[Instructions to follow] Search the records for the word "Left" and report each line that has it.

[Dataset entries]
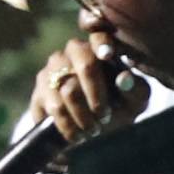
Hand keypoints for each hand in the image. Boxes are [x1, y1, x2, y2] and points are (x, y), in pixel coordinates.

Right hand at [28, 27, 149, 143]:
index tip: (107, 55)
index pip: (100, 37)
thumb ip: (135, 89)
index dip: (103, 44)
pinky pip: (54, 108)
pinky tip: (76, 136)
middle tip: (104, 117)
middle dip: (97, 96)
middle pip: (85, 65)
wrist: (91, 131)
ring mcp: (52, 70)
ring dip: (83, 116)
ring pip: (69, 90)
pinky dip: (68, 126)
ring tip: (92, 131)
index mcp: (99, 47)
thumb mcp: (134, 102)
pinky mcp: (39, 92)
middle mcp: (73, 52)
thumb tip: (125, 78)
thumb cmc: (119, 107)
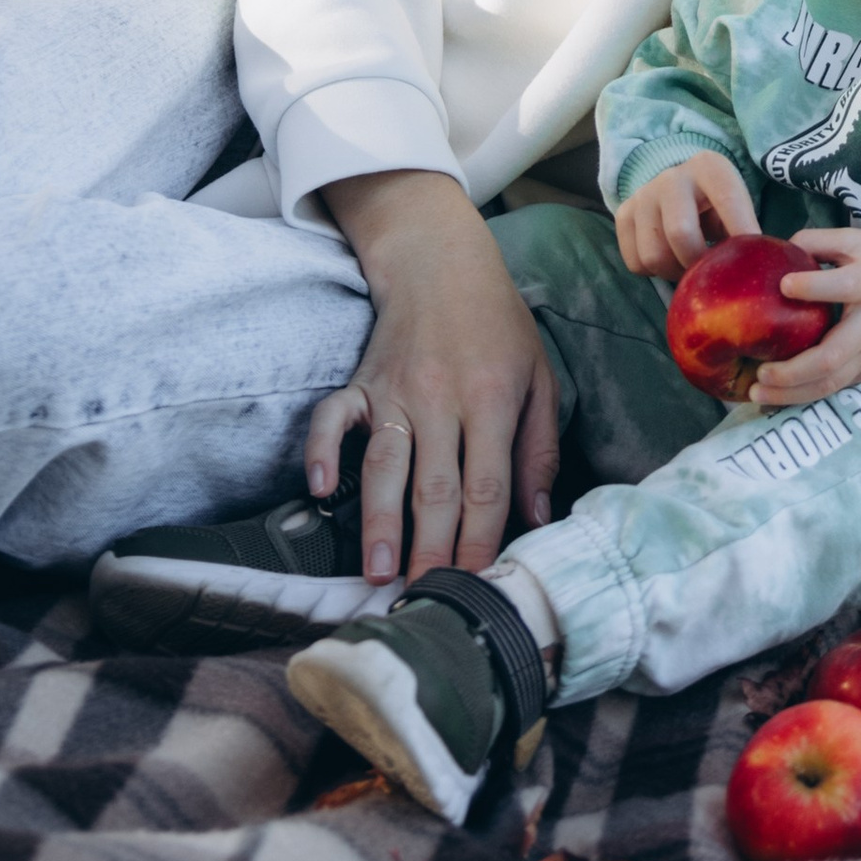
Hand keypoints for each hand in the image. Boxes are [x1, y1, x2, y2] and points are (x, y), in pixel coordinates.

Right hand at [311, 171, 560, 586]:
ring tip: (375, 569)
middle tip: (423, 598)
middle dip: (430, 546)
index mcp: (493, 399)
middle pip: (435, 484)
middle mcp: (442, 399)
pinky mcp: (359, 382)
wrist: (442, 263)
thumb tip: (537, 516)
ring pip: (385, 463)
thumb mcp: (539, 377)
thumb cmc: (498, 326)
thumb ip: (540, 449)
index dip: (481, 538)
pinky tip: (320, 490)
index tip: (477, 583)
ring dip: (379, 518)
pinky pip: (332, 419)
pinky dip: (322, 451)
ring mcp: (395, 390)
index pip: (488, 483)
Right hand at [615, 149, 760, 280]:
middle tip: (708, 270)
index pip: (728, 200)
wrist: (680, 186)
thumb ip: (747, 231)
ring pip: (653, 255)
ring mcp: (643, 194)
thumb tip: (757, 266)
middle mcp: (672, 177)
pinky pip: (635, 263)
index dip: (741, 233)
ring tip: (688, 266)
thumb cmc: (716, 203)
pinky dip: (653, 273)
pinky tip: (669, 259)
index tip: (749, 261)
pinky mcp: (624, 214)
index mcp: (709, 167)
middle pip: (679, 233)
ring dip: (674, 272)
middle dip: (697, 262)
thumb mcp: (737, 205)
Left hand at [743, 225, 860, 408]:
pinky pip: (835, 388)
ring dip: (792, 393)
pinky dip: (804, 395)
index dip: (813, 287)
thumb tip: (776, 250)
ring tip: (756, 394)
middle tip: (759, 372)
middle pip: (832, 356)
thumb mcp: (856, 240)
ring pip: (831, 383)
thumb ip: (816, 242)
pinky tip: (777, 396)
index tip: (783, 286)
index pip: (842, 287)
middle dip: (792, 370)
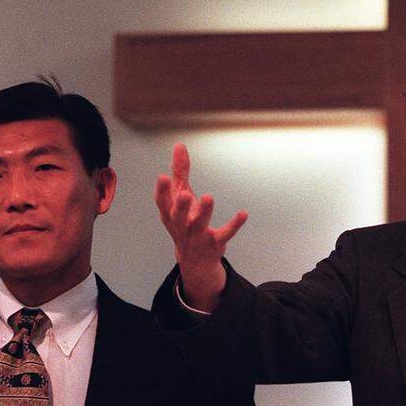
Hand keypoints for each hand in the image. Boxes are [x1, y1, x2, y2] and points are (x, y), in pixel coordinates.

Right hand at [154, 143, 247, 310]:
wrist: (194, 259)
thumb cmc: (185, 221)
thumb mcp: (181, 195)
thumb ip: (180, 171)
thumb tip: (179, 146)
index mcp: (170, 214)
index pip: (162, 203)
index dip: (161, 191)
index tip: (163, 177)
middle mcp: (181, 227)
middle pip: (178, 217)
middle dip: (180, 206)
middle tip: (184, 194)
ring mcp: (197, 236)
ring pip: (199, 226)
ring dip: (204, 213)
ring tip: (209, 198)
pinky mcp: (214, 243)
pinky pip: (224, 234)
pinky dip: (233, 225)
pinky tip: (243, 214)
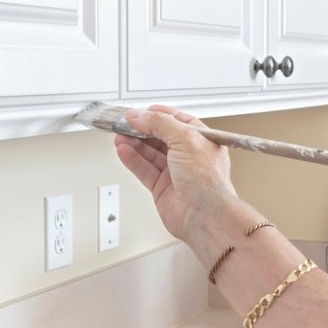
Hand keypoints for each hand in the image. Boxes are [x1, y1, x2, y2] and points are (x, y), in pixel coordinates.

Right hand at [113, 105, 239, 241]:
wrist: (205, 215)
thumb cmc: (208, 181)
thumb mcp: (186, 138)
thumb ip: (160, 123)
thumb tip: (140, 116)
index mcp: (201, 140)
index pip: (176, 121)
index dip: (157, 115)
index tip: (140, 112)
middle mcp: (188, 155)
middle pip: (160, 136)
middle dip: (141, 129)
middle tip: (124, 123)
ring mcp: (174, 172)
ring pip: (149, 153)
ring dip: (133, 143)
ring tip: (119, 136)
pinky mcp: (162, 187)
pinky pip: (144, 169)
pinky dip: (132, 159)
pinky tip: (123, 150)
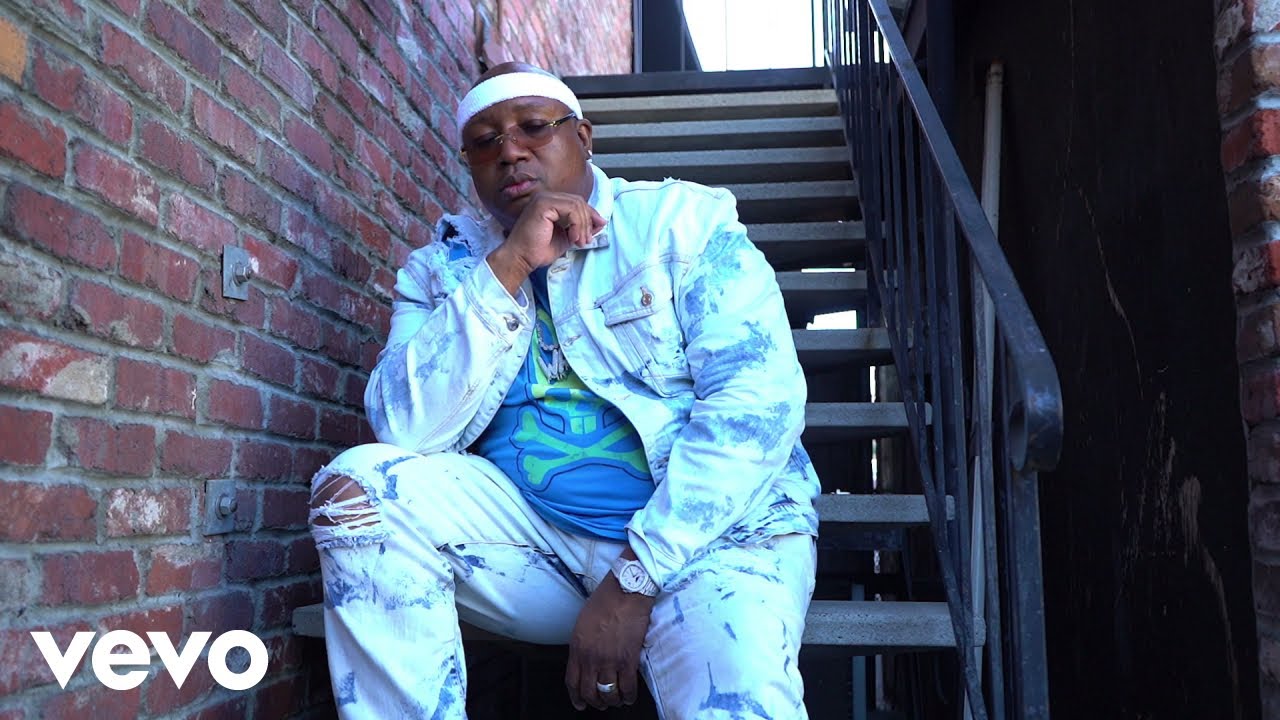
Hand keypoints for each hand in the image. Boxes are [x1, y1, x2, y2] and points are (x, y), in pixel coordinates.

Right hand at [487, 192, 604, 294]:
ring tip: (580, 241)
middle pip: (579, 202)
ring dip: (583, 225)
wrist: (521, 258)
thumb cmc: (537, 250)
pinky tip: (573, 237)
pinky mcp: (544, 204)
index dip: (590, 214)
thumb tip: (600, 222)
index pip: (577, 203)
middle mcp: (546, 197)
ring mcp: (544, 199)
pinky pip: (571, 209)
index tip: (599, 227)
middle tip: (586, 240)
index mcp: (550, 203)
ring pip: (577, 204)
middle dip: (588, 221)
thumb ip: (580, 228)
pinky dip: (577, 224)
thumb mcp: (566, 237)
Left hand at [565, 570, 654, 710]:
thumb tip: (585, 659)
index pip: (572, 682)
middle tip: (601, 704)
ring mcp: (609, 660)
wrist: (626, 591)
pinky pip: (627, 687)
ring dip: (612, 701)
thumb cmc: (605, 601)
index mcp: (577, 648)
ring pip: (608, 694)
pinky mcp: (628, 660)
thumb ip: (581, 644)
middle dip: (595, 702)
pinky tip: (629, 697)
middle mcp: (590, 658)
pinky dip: (628, 696)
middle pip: (589, 692)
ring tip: (617, 701)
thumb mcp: (582, 623)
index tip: (580, 704)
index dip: (576, 697)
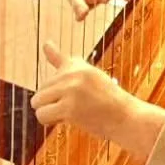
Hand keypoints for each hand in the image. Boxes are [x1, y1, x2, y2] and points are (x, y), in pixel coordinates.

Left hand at [31, 43, 164, 161]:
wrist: (127, 118)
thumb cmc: (109, 102)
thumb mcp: (89, 77)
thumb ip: (65, 64)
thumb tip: (46, 42)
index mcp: (78, 66)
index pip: (58, 58)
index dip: (51, 51)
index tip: (46, 44)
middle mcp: (73, 74)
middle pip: (40, 91)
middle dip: (52, 102)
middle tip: (77, 107)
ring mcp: (71, 90)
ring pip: (37, 103)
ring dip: (49, 112)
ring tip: (72, 113)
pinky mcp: (69, 107)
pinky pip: (42, 115)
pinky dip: (49, 121)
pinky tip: (67, 120)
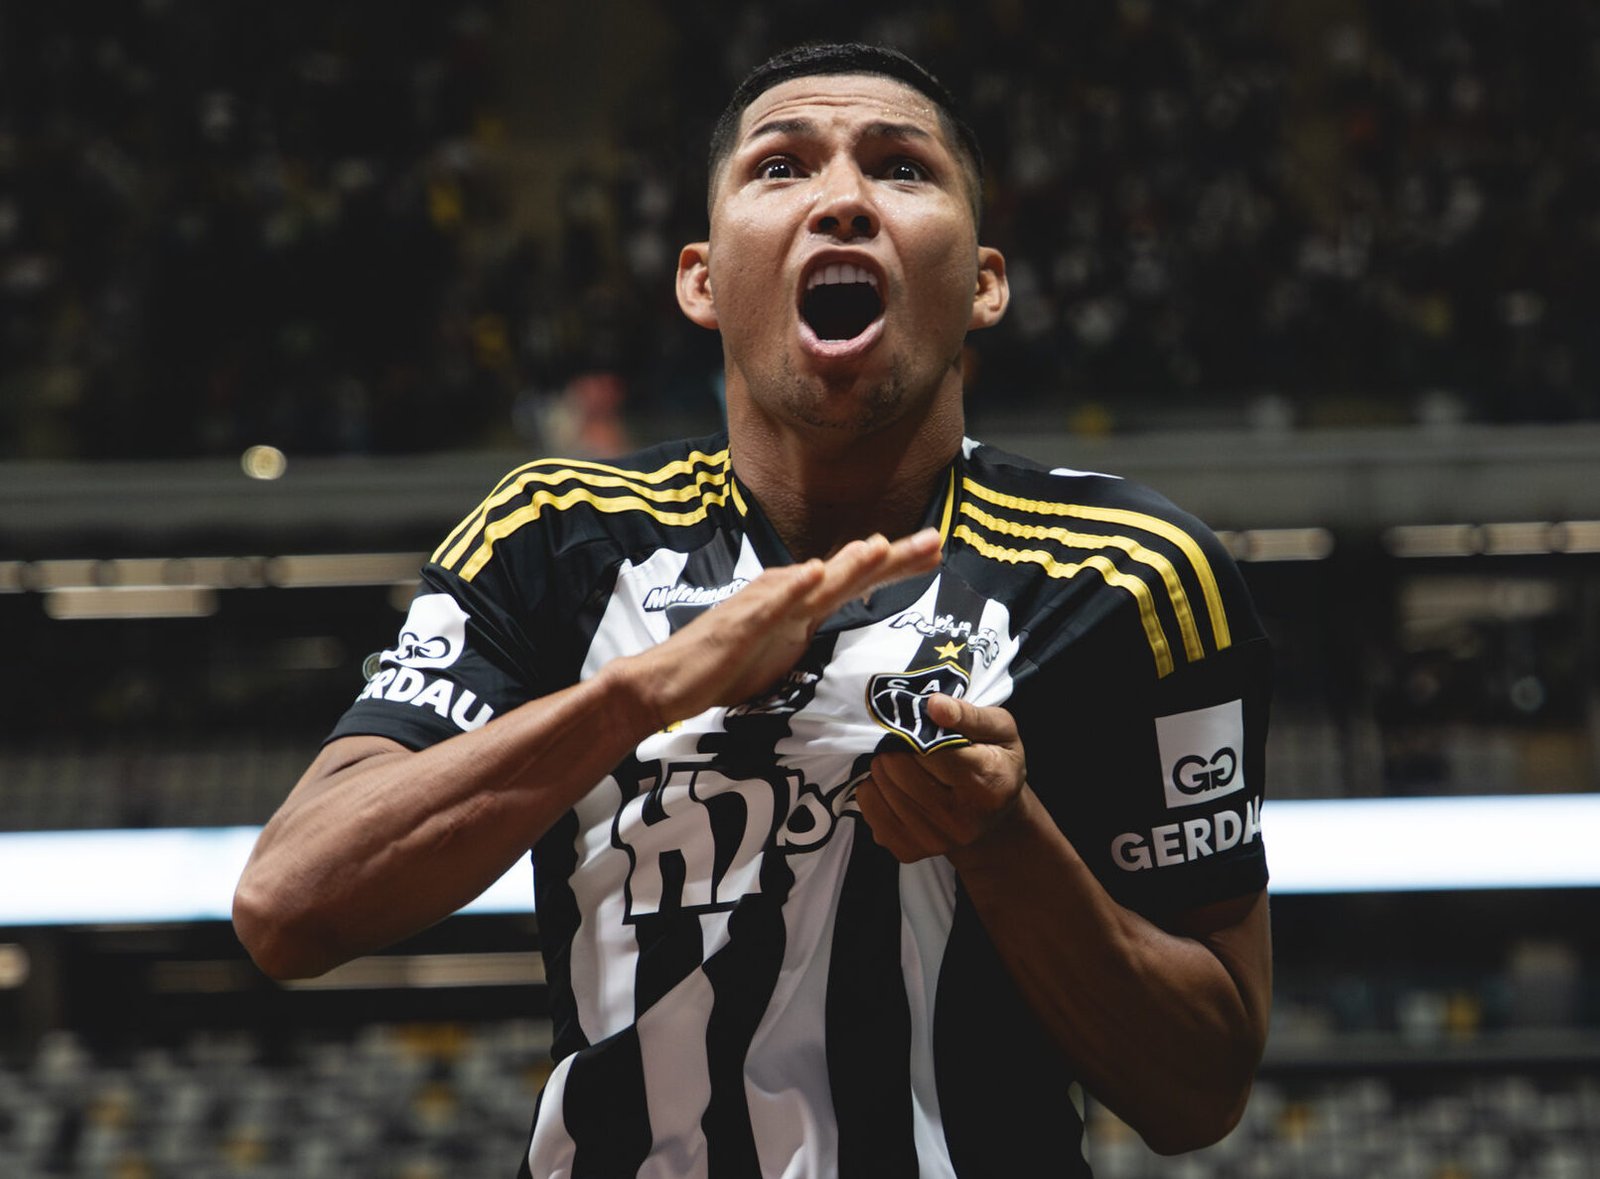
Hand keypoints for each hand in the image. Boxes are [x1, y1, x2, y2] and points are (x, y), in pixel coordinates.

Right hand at [626, 528, 943, 726]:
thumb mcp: (784, 647)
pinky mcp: (738, 625)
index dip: (898, 566)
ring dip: (848, 564)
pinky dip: (793, 588)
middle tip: (935, 540)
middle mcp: (787, 595)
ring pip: (814, 582)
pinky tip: (815, 573)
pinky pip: (769, 605)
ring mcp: (762, 607)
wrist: (668, 682)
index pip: (858, 580)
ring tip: (883, 547)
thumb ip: (812, 624)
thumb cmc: (725, 666)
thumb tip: (839, 606)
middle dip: (893, 556)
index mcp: (802, 603)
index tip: (937, 552)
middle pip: (848, 572)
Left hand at [854, 693, 1027, 862]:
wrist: (994, 816)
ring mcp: (932, 841)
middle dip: (897, 747)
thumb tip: (933, 705)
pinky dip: (874, 789)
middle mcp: (959, 820)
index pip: (929, 748)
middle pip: (898, 767)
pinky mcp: (907, 851)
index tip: (920, 725)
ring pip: (879, 785)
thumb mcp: (1000, 729)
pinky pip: (868, 807)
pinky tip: (895, 786)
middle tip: (908, 744)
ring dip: (884, 767)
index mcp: (986, 784)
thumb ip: (968, 714)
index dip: (917, 730)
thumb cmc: (995, 763)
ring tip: (905, 765)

[Your solution]
Left hand at [743, 225, 860, 408]:
Left hand at [565, 570, 654, 710]:
Left hand at [31, 43, 164, 161]:
Left hand at [854, 693, 1027, 862]:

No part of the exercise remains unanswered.